SP nr 65 oktober 2002 strijd met het belang van een goede uitoefening van de individuele gezondheidszorg als bedoeld in artikel 47 lid 1 onder b. Het Centraal College is, evenals het Regionaal Tuchtcollege van oordeel dat gezien de omstandigheid dat de verpleegkundige alvorens de verklaring af te geven, deze heeft voorgelegd aan haar team dat haar niet weerhouden heeft, volstaan kan worden met het opleggen van de maatregel van waarschuwing.

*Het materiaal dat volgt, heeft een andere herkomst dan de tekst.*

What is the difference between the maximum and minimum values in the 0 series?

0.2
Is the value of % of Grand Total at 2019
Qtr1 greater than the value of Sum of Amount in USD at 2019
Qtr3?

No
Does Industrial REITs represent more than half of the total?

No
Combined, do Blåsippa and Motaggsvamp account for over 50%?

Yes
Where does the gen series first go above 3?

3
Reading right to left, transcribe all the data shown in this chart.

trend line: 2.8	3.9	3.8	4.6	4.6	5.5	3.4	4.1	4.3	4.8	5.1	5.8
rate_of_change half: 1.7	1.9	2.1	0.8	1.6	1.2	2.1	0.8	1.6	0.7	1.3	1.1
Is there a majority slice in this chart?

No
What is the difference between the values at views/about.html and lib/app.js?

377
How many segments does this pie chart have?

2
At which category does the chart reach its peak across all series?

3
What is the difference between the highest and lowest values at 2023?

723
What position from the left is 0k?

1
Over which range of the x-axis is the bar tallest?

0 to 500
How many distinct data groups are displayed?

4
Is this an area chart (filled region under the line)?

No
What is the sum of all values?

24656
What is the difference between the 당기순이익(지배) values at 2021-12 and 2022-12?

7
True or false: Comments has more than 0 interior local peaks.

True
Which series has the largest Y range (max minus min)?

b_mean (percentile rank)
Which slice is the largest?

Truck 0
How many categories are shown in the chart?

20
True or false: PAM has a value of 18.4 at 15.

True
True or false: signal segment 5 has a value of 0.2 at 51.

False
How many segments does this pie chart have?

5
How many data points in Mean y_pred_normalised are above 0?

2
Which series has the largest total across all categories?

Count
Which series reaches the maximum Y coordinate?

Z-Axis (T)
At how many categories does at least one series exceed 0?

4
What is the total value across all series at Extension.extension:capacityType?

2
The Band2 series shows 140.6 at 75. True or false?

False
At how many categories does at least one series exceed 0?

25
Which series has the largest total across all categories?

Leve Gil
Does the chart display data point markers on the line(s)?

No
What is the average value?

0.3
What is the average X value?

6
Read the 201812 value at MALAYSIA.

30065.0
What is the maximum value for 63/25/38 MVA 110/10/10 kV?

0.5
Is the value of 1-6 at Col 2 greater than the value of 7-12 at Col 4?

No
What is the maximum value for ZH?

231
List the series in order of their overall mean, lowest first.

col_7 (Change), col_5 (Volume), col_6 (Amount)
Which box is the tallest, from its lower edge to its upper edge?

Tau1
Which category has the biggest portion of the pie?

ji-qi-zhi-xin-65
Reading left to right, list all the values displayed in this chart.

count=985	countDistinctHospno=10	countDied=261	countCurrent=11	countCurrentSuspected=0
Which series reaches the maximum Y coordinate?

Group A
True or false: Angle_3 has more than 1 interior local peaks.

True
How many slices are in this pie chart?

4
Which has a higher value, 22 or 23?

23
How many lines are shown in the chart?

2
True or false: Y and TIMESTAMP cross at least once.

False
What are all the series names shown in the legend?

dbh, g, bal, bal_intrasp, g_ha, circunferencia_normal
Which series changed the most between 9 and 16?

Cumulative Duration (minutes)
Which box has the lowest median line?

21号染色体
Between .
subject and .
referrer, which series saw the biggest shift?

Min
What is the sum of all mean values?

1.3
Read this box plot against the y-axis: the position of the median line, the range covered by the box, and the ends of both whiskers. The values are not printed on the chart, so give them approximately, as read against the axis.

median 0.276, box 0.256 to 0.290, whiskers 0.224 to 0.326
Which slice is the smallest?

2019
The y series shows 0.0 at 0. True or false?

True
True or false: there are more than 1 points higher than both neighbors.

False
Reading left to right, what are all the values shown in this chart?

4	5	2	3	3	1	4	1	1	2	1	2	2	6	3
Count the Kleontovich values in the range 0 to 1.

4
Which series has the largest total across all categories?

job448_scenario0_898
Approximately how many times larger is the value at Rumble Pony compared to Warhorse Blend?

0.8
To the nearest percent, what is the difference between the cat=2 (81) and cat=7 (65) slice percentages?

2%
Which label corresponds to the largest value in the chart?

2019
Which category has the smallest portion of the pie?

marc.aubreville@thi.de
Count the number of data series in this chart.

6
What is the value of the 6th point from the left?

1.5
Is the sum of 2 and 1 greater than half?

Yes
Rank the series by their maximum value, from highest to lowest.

Beslissing Het Centraal Tuchtcollege voor de Gezondheidszorg: • verwerpt het beroep; • bepaalt dat deze beslissing op de voet van artikel 71 van de Wet BIG zal worden bekend gemaakt in de Nederlandse Staats-courant en zal worden aangeboden aan de redactie van het Verpleegkunde Nieuws, het Tijdschrift voor Gezondheids-recht, TVZ, Nursing en Sociale Psychiatrie met verzoek tot plaatsing. Deze beslissing is gegeven in Raadkamer door: Mr. R.A. Torrenga, voorzitter; Mr. P.J. Wurzer, Mr. H.J. Sluijters-Hamburger, leden-juristen; S.R. Doop, D.A. Polhuis, ledenberoepsgenoten; Mr. C.M.J. WuismanJansen, secretaris en uitgesproken ter openbare zitting van 8 november 2001, door Mr. R.A. Torrenga, in tegenwoordigheid van de secretaris.